RAW STORY– Yesterday, we brought you the insurance company that wouldn’t insure a 17-pound infant because he was too heavy. Today, we bring you the investment bank that manages to double its bonuses during the worst recession since the Great Depression.
On Thursday, Goldman Sachs will announce the firm’s bonus payments for 2009. Analysts expect the bonus pool to mushroom to $23 billion — double the bonus pool paid to employees in 2008. Earlier this year, Goldman Sachs said that it had put aside $11.4 billion for bonuses during the first half of the year.

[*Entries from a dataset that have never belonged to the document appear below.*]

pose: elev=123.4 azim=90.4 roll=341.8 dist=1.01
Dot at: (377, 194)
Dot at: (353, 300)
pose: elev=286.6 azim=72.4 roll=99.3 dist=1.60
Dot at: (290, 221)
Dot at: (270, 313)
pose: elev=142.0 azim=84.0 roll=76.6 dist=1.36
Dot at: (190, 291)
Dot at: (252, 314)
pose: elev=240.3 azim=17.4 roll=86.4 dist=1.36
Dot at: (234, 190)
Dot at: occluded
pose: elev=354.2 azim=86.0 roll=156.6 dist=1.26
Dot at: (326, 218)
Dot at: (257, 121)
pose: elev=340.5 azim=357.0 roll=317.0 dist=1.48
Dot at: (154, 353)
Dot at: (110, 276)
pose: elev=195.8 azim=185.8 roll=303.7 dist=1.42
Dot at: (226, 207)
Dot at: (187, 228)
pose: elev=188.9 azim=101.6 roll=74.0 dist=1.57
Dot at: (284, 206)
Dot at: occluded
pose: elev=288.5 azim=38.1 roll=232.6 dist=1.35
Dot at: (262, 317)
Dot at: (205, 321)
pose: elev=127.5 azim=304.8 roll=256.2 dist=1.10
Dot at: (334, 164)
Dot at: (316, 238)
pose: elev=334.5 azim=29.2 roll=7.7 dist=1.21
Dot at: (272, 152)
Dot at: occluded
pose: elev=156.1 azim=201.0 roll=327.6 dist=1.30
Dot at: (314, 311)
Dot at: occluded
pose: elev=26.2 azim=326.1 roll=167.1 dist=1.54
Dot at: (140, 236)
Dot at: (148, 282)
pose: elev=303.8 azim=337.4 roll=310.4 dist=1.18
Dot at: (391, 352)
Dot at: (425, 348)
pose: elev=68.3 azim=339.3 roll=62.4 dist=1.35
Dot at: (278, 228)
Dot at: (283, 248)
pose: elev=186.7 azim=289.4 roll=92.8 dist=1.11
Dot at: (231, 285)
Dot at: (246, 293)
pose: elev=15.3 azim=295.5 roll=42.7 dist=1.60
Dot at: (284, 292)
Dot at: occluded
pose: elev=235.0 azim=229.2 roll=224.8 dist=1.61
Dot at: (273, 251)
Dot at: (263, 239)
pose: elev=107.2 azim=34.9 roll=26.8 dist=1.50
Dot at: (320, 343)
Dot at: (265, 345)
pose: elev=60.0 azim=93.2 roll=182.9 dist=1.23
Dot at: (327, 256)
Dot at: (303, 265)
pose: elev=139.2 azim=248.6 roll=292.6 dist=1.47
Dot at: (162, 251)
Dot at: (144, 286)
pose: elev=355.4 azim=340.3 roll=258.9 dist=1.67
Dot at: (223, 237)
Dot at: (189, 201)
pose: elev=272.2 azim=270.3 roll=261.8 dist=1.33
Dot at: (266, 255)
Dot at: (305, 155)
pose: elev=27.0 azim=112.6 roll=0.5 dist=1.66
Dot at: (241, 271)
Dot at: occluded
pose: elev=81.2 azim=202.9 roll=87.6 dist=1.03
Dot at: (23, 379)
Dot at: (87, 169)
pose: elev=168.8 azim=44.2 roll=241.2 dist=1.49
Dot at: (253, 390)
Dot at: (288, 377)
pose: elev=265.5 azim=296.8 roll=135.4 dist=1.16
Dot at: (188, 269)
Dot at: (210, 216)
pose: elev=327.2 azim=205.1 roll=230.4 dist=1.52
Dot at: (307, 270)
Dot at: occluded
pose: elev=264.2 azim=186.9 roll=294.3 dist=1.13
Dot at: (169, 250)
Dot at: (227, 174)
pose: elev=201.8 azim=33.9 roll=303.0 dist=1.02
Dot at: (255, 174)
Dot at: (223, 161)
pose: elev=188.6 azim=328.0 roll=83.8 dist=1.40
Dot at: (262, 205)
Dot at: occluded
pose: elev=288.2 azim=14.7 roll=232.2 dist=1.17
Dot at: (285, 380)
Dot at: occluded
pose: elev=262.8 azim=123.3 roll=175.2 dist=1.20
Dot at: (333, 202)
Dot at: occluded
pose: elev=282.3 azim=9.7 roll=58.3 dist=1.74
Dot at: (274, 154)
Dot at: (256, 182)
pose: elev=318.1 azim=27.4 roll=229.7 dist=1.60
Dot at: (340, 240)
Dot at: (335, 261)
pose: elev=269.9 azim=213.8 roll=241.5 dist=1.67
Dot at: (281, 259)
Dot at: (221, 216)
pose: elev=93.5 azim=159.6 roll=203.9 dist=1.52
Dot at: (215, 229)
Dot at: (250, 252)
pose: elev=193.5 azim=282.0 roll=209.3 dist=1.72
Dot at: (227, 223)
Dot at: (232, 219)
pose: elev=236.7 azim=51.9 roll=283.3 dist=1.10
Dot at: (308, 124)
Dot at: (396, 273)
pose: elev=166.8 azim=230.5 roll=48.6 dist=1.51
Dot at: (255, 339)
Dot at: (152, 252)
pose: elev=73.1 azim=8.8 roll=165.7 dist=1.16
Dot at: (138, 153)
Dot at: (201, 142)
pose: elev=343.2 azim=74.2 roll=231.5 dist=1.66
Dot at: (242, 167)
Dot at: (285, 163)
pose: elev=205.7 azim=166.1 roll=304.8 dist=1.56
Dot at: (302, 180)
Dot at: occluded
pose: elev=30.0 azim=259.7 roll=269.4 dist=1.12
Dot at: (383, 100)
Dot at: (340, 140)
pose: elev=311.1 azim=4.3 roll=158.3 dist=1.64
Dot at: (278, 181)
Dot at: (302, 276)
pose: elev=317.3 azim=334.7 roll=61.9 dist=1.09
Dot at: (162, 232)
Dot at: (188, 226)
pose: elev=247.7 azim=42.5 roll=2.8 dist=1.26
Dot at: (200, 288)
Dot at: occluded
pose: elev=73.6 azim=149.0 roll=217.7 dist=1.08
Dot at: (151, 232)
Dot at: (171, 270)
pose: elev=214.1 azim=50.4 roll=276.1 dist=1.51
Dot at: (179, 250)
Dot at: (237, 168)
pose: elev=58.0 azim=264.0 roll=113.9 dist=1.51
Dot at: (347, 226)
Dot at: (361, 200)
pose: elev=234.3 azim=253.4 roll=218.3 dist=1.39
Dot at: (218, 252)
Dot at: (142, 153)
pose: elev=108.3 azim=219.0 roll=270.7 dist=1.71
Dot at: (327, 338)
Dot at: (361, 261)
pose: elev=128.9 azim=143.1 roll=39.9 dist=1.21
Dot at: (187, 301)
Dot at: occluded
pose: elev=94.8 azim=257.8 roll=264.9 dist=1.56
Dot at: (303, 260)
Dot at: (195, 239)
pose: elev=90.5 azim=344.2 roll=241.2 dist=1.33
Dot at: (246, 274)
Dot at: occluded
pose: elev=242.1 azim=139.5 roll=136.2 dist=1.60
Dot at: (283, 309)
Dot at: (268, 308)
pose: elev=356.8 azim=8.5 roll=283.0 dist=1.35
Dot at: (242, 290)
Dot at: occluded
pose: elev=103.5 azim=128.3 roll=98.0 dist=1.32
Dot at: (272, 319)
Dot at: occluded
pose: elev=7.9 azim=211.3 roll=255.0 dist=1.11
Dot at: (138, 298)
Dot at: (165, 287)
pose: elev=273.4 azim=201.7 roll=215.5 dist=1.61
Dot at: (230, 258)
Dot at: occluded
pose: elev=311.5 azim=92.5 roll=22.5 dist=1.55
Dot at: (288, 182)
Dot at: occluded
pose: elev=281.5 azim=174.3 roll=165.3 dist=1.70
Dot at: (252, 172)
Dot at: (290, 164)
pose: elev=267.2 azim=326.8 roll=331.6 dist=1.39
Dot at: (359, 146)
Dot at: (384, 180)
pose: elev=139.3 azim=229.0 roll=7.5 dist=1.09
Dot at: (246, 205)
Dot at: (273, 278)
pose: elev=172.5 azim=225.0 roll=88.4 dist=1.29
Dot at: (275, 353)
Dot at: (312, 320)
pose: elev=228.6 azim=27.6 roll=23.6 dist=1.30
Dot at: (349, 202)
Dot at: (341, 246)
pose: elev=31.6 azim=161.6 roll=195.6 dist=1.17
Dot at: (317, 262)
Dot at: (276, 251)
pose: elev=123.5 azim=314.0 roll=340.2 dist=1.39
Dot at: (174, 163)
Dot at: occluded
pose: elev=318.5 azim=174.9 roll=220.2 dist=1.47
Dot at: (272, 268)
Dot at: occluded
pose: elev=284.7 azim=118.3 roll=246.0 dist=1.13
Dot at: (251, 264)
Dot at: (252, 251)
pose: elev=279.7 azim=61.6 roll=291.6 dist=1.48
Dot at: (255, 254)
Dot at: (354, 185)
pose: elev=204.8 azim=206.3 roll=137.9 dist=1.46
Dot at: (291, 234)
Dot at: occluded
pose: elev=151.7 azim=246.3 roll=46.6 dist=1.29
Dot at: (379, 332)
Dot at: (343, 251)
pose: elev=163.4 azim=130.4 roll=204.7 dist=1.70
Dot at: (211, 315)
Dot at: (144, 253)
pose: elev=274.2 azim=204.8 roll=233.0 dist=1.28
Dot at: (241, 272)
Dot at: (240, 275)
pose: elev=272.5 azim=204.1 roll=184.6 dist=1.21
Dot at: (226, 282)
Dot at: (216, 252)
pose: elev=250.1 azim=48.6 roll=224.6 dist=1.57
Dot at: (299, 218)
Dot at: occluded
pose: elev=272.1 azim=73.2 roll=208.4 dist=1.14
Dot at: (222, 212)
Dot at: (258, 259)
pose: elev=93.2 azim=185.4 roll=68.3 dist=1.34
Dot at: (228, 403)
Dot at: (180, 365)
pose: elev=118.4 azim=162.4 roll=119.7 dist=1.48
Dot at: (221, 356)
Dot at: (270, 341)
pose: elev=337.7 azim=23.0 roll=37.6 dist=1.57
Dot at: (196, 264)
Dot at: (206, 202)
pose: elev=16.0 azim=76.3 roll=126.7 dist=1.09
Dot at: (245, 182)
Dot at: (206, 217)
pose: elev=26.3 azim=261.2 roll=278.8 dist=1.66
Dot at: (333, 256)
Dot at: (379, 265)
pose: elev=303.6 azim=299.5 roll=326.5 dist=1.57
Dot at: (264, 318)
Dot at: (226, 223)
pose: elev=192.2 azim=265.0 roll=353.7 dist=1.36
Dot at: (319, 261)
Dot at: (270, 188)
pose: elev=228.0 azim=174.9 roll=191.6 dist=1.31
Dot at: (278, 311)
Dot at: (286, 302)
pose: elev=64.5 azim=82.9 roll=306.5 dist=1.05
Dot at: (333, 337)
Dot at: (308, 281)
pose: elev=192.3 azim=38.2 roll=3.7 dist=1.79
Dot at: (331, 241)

“The absolute size of compensation payouts will rise significantly,” Keith Horowitz, an analyst at Citigroup, wrote in a note to clients two weeks ago, highlighted by Andrew Sorkin in The New York Times‘ dealbook column Tuesday.
How much is $23,000,000,000?
For one thing, it’s enough to send 460,000 full paying students to Harvard University for one year, or 115,000 for four years.
It’s enough to pay the health insurance premium for the average American family ($13,375) 1.7 million times.
It’s enough to upgrade 191 million computers to Windows 7 operating system (priced at $119.99), or to buy 115 million iPhones at $199.99 (provided the recipient was willing to sign a two-year contract).
Or, apparently, it’s enough to reward the employees of Goldman Sachs for a bonanza trading year, at a firm where average employee compensation was recently $622,000 — and likely to be greater this year.